**WORK INSTRUCTION**
Pull out every line below holding the word "Miễn".
++++++++++
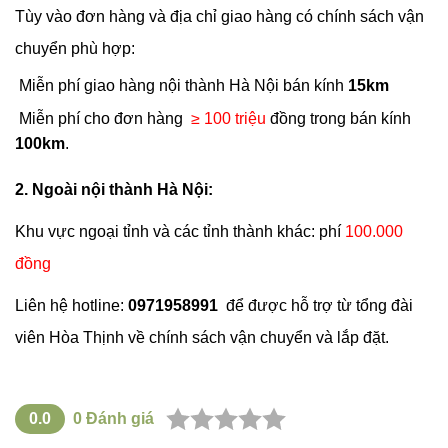
Tùy vào đơn hàng và địa chỉ giao hàng có chính sách vận
chuyển phù hợp:
Miễn phí giao hàng nội thành Hà Nội bán kính
15km
Miễn phí cho đơn hàng
≥ 100 triệu
đồng trong bán kính
100km
.
2. Ngoài nội thành Hà Nội:
Khu vực ngoại tỉnh và các tỉnh thành khác: phí
100.000
đồng
Liên hệ hotline:
0971958991
để được hỗ trợ từ tổng đài
viên Hòa Thịnh về chính sách vận chuyển và lắp đặt.
0.0
0
Đánh giá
++++++++++
**EXPECTED ANSWER**
Miễn phí giao hàng nội thành Hà Nội bán kính
Miễn phí cho đơn hàng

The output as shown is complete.